- How to complete this task: Could you return the lines below exactly, from the first line up to and including the line that holds "needs in Ajman."?
□ □ □ □ □ □ □
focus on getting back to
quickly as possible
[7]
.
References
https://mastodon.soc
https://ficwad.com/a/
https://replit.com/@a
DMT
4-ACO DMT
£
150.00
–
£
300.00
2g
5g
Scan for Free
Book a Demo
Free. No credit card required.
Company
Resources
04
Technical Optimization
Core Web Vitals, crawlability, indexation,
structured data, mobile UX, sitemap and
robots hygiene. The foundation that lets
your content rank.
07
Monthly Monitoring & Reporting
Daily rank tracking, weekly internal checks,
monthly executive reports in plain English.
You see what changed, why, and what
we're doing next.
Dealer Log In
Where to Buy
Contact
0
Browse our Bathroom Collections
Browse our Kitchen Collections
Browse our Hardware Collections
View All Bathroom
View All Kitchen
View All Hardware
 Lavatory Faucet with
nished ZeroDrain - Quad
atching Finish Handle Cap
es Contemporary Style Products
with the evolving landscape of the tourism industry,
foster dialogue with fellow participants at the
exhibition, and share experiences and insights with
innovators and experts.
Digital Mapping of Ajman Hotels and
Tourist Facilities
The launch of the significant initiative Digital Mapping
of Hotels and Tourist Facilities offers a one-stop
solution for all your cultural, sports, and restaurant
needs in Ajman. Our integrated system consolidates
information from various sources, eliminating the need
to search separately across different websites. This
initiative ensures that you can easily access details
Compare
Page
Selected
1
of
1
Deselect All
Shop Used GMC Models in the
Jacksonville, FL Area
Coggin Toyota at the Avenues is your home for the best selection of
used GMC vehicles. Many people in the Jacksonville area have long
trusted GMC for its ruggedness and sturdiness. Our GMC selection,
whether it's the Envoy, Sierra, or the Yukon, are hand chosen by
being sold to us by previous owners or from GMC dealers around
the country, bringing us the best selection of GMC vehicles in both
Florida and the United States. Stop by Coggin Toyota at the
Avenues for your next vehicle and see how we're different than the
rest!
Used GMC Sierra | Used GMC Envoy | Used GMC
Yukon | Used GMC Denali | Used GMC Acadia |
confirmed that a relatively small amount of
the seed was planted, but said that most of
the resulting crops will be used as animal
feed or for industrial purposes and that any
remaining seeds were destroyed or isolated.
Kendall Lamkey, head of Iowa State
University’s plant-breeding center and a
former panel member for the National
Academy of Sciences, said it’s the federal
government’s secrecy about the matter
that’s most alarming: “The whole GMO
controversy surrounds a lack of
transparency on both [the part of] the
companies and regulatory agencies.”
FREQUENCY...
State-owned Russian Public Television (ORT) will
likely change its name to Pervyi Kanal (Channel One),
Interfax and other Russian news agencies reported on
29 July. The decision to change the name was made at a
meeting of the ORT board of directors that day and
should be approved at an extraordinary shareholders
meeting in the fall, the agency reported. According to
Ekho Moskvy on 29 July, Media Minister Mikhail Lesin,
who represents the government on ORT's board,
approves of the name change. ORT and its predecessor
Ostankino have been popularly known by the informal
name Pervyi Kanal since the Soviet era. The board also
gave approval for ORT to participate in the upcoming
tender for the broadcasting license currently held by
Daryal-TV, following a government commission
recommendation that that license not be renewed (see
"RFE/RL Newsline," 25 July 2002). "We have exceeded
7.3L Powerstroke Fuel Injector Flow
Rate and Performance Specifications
□ □ □ □ □ □ □
- Solution for this exercise:
focus on getting back to
quickly as possible
[7]
.
References
https://mastodon.soc
https://ficwad.com/a/
https://replit.com/@a
DMT
4-ACO DMT
£
150.00
–
£
300.00
2g
5g
Scan for Free
Book a Demo
Free. No credit card required.
Company
Resources
04
Technical Optimization
Core Web Vitals, crawlability, indexation,
structured data, mobile UX, sitemap and
robots hygiene. The foundation that lets
your content rank.
07
Monthly Monitoring & Reporting
Daily rank tracking, weekly internal checks,
monthly executive reports in plain English.
You see what changed, why, and what
we're doing next.
Dealer Log In
Where to Buy
Contact
0
Browse our Bathroom Collections
Browse our Kitchen Collections
Browse our Hardware Collections
View All Bathroom
View All Kitchen
View All Hardware
 Lavatory Faucet with
nished ZeroDrain - Quad
atching Finish Handle Cap
es Contemporary Style Products
with the evolving landscape of the tourism industry,
foster dialogue with fellow participants at the
exhibition, and share experiences and insights with
innovators and experts.
Digital Mapping of Ajman Hotels and
Tourist Facilities
The launch of the significant initiative Digital Mapping
of Hotels and Tourist Facilities offers a one-stop
solution for all your cultural, sports, and restaurant
needs in Ajman. Our integrated system consolidates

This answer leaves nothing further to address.